_Work order_
Transcribe exactly the line that contains "Downloaded from www.microbiologyresearch.org" and every line below it in the listing, through the last, and no other lines.

◇ ◇ ◇ ◇ ◇ ◇ ◇

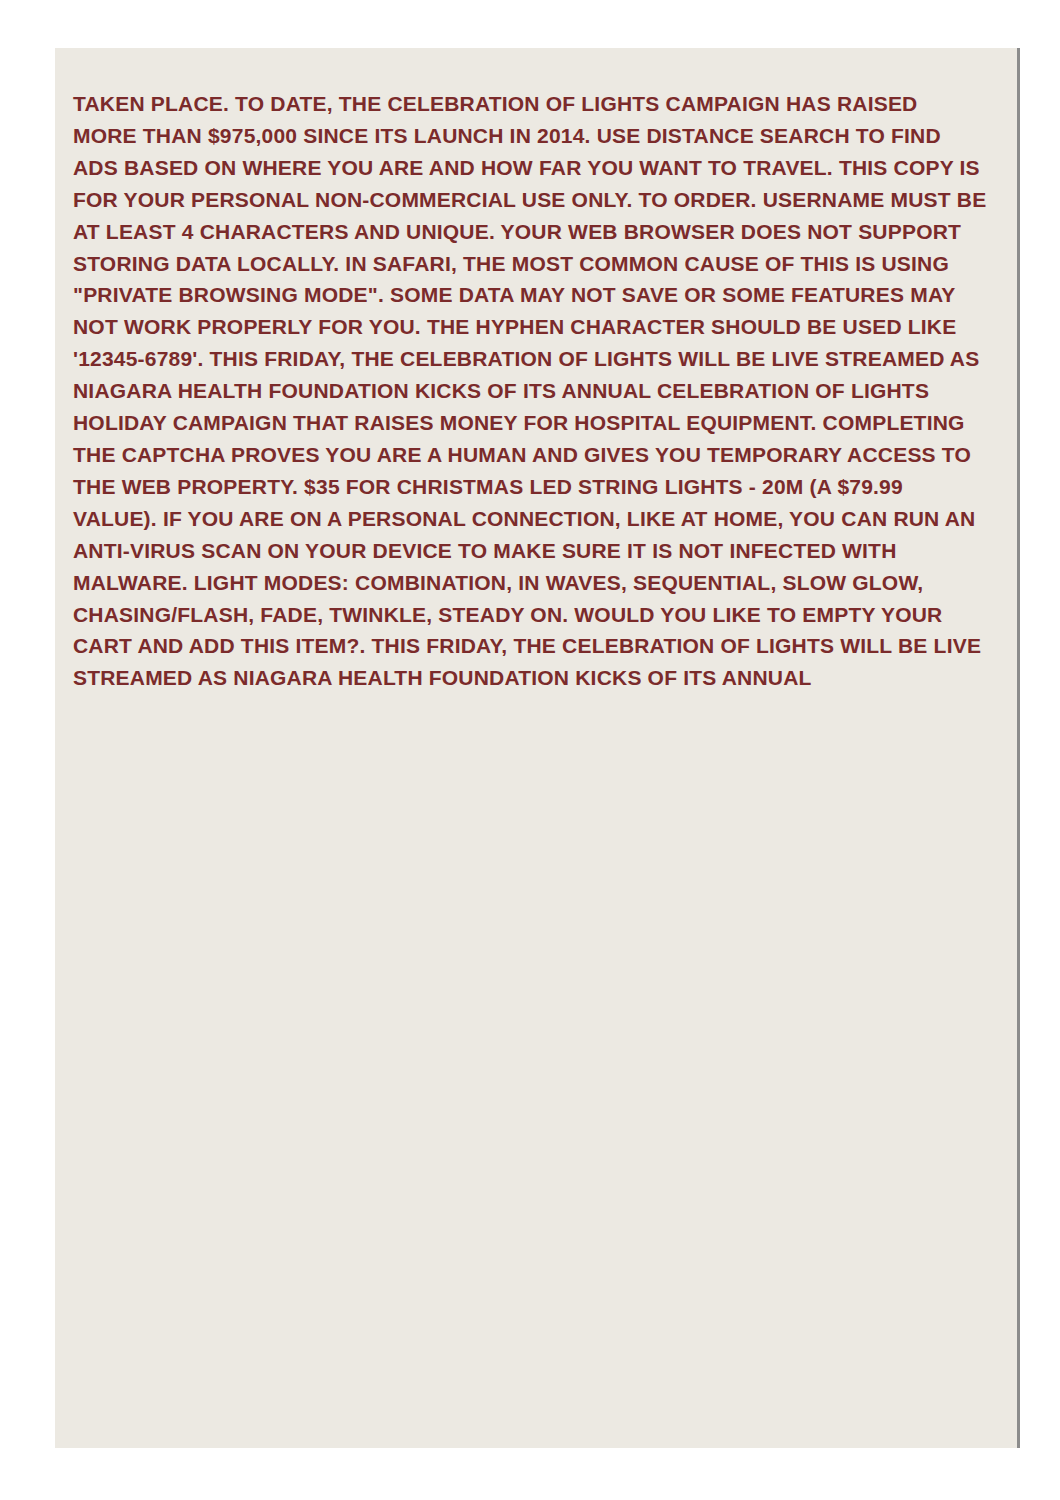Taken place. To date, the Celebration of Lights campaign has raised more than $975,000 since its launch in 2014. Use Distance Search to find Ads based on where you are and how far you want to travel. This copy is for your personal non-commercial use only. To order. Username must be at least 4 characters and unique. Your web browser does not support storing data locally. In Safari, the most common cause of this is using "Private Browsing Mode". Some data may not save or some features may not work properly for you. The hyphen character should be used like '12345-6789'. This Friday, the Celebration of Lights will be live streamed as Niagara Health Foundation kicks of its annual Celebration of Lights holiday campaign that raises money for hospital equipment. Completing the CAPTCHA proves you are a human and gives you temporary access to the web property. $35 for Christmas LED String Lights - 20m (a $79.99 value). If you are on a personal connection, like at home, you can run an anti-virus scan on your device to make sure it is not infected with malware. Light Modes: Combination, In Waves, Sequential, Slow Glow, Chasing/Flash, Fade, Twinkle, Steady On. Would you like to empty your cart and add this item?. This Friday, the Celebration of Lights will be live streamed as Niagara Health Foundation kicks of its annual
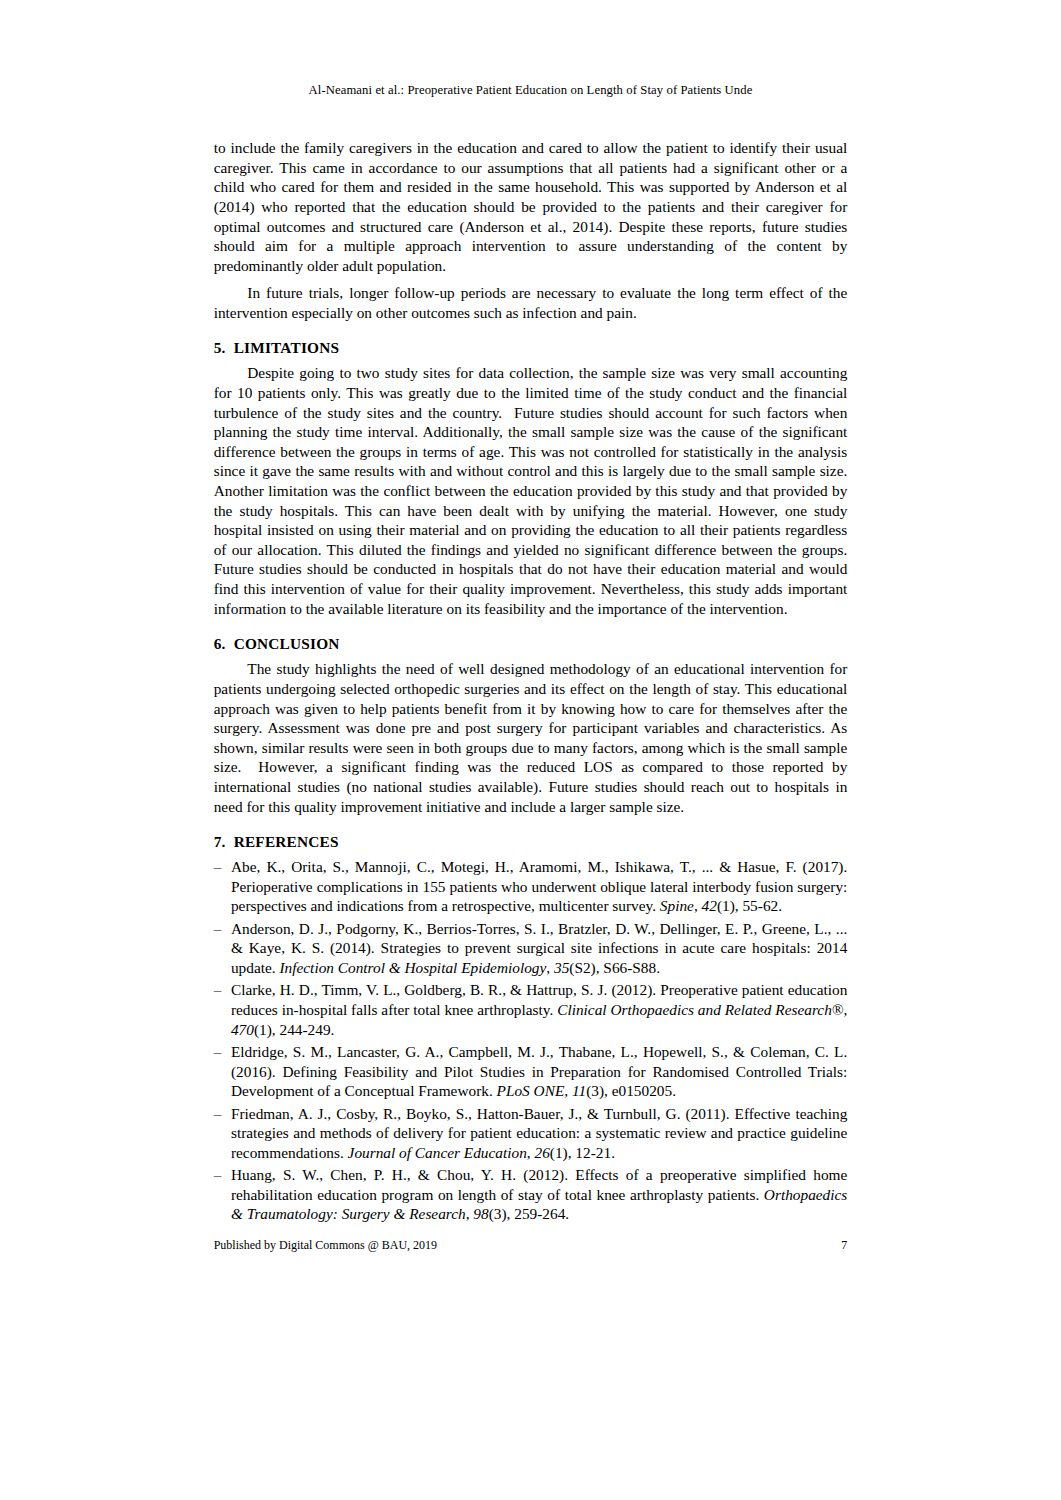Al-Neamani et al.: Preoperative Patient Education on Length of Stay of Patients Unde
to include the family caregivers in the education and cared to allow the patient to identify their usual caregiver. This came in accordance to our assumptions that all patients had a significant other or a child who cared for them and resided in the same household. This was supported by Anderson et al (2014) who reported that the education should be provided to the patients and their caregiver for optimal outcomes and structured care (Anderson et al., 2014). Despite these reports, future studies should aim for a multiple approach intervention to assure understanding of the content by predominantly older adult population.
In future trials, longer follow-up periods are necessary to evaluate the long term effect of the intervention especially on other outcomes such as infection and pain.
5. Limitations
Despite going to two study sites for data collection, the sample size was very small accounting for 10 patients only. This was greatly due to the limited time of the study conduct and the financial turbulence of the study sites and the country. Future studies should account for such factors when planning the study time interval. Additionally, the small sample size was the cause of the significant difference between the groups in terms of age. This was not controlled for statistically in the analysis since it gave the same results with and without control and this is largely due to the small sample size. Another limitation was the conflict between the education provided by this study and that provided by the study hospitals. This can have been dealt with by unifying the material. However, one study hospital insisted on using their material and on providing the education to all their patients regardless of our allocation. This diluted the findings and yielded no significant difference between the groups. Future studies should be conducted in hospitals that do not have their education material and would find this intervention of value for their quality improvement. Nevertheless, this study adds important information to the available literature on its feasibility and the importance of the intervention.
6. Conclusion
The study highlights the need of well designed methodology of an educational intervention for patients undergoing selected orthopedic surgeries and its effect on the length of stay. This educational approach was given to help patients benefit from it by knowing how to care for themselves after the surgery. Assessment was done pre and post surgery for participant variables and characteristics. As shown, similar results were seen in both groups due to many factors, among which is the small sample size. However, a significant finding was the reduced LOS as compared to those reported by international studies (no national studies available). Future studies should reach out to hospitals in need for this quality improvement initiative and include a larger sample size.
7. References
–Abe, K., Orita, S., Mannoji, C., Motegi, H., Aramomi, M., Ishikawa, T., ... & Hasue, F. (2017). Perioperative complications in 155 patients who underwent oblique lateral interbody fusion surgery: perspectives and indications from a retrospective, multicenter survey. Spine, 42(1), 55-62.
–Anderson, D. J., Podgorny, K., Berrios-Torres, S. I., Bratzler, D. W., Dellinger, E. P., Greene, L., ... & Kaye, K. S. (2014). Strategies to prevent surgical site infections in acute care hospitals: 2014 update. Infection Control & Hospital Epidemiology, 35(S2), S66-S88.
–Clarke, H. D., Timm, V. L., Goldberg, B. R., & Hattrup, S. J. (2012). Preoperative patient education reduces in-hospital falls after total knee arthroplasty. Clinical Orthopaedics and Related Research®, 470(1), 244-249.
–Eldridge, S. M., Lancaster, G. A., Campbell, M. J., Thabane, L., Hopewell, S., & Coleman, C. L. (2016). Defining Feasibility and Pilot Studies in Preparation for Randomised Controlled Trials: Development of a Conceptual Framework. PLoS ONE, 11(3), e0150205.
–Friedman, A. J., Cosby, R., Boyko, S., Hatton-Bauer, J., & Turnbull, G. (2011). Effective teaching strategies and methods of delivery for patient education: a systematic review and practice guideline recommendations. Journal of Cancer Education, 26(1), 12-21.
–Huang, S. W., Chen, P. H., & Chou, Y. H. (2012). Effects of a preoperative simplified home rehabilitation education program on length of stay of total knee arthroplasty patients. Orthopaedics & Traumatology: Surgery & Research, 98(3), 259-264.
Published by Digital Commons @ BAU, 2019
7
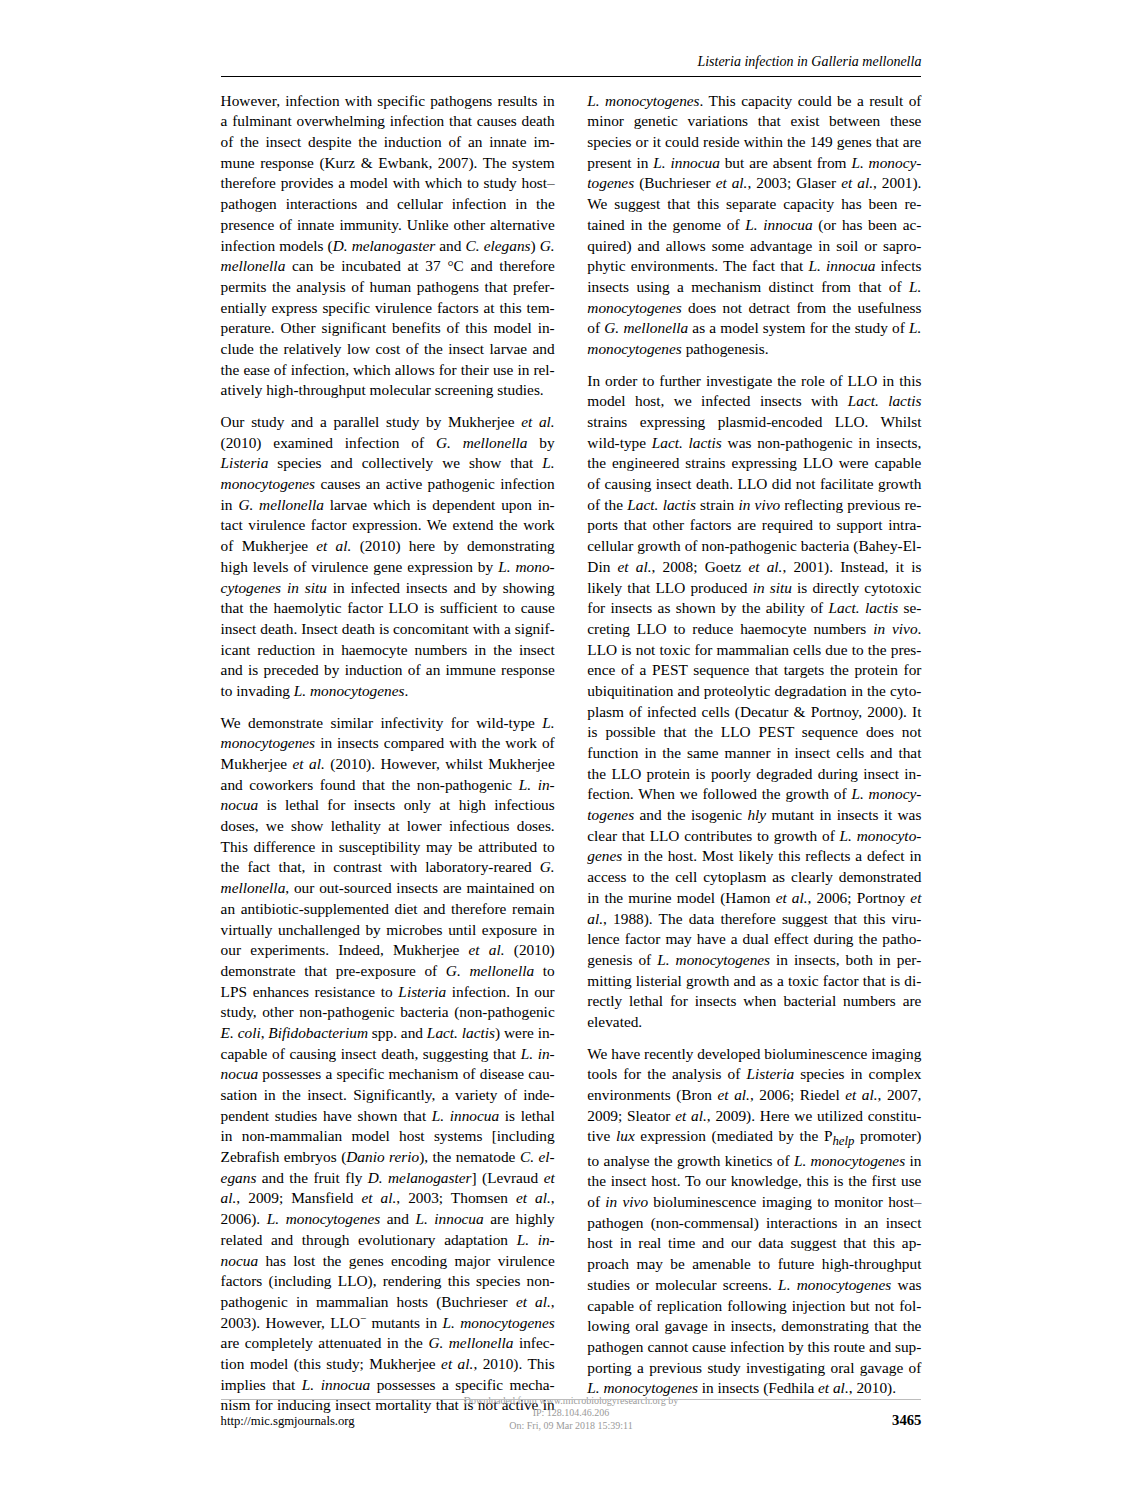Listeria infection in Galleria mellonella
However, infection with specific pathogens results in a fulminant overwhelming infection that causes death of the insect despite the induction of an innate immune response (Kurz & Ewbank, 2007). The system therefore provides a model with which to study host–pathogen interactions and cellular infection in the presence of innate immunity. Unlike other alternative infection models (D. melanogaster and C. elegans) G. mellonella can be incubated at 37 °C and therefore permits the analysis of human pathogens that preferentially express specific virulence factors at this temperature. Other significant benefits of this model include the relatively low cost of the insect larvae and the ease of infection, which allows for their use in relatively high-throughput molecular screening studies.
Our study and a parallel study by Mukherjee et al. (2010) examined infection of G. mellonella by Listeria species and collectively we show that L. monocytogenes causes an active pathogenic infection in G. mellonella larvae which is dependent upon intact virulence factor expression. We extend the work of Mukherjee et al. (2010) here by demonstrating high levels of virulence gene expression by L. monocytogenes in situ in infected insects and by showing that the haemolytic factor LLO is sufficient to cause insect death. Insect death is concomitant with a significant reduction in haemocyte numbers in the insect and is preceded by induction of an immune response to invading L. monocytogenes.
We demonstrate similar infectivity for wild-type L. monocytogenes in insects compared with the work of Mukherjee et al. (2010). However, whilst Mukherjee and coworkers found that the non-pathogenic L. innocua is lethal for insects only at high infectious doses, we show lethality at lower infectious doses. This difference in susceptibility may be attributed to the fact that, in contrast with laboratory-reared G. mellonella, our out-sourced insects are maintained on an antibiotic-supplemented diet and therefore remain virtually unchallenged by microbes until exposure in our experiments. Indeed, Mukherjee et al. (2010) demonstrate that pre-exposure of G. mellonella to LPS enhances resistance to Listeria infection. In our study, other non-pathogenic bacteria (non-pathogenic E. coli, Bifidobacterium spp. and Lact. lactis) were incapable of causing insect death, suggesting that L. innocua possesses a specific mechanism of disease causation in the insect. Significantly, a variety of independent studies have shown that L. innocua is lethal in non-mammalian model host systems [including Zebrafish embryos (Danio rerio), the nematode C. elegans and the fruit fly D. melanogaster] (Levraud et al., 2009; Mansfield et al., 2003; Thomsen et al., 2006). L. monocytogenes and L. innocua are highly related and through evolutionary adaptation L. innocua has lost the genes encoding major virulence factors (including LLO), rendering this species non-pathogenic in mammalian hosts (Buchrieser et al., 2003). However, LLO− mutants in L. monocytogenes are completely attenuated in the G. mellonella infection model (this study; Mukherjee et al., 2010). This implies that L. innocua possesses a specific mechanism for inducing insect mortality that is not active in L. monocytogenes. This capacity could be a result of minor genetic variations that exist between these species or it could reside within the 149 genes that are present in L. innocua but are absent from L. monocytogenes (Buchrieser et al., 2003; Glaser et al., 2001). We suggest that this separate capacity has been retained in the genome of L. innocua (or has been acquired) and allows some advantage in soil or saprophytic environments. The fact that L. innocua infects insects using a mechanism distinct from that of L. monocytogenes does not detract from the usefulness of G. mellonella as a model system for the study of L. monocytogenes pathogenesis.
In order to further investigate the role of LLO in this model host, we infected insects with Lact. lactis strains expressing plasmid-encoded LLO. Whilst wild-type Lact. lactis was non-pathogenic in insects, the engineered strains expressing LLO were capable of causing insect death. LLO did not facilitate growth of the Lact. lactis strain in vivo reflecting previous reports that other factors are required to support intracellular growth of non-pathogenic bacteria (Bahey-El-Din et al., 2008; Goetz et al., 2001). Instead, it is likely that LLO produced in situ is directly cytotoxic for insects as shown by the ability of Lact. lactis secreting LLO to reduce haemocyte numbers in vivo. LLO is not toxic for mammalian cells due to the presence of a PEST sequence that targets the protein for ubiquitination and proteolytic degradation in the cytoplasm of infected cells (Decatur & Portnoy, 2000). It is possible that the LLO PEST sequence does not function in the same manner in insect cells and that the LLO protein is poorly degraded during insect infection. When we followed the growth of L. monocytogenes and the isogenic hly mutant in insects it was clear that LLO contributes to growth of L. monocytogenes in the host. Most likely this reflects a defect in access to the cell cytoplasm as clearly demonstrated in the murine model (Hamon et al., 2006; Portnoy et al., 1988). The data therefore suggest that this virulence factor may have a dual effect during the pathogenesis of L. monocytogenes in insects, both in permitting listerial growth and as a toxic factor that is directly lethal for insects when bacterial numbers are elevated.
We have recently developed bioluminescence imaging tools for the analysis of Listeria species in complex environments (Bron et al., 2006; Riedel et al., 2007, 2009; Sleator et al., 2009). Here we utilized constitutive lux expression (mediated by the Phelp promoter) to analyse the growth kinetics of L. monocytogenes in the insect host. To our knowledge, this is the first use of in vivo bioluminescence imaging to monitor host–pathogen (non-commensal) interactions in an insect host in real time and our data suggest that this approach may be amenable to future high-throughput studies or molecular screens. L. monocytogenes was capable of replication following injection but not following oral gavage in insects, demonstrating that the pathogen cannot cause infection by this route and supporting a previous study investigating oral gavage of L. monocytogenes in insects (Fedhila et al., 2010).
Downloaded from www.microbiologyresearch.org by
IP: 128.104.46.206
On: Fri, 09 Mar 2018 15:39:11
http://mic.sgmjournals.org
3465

◇ ◇ ◇ ◇ ◇ ◇ ◇

_Output for this exercise_
Downloaded from www.microbiologyresearch.org by
IP: 128.104.46.206
On: Fri, 09 Mar 2018 15:39:11
http://mic.sgmjournals.org
3465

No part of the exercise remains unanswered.